__TASK TO COMPLETE__
An identical copy of the data below is needed.

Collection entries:
========================================================================

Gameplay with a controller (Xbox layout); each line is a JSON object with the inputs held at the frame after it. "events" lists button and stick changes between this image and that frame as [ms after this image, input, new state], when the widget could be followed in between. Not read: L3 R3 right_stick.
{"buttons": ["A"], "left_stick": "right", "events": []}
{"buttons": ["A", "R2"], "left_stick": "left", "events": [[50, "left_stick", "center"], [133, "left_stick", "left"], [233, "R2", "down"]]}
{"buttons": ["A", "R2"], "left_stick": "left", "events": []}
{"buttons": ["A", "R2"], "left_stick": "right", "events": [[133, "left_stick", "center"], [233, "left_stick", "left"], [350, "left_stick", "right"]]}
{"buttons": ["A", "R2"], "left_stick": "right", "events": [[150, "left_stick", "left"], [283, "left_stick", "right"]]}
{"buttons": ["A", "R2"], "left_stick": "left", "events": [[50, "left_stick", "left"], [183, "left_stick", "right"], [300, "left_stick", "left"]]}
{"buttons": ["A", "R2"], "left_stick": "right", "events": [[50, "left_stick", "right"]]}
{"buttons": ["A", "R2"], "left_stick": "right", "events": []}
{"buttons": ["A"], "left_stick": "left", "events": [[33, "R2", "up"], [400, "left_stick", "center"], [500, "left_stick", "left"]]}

========================================================================

__YOUR RESPONSE__
Gameplay with a controller (Xbox layout); each line is a JSON object with the inputs held at the frame after it. "events" lists button and stick changes between this image and that frame as [ms after this image, input, new state], when the widget could be followed in between. Not read: L3 R3 right_stick.
{"buttons": ["A"], "left_stick": "right", "events": []}
{"buttons": ["A", "R2"], "left_stick": "left", "events": [[50, "left_stick", "center"], [133, "left_stick", "left"], [233, "R2", "down"]]}
{"buttons": ["A", "R2"], "left_stick": "left", "events": []}
{"buttons": ["A", "R2"], "left_stick": "right", "events": [[133, "left_stick", "center"], [233, "left_stick", "left"], [350, "left_stick", "right"]]}
{"buttons": ["A", "R2"], "left_stick": "right", "events": [[150, "left_stick", "left"], [283, "left_stick", "right"]]}
{"buttons": ["A", "R2"], "left_stick": "left", "events": [[50, "left_stick", "left"], [183, "left_stick", "right"], [300, "left_stick", "left"]]}
{"buttons": ["A", "R2"], "left_stick": "right", "events": [[50, "left_stick", "right"]]}
{"buttons": ["A", "R2"], "left_stick": "right", "events": []}
{"buttons": ["A"], "left_stick": "left", "events": [[33, "R2", "up"], [400, "left_stick", "center"], [500, "left_stick", "left"]]}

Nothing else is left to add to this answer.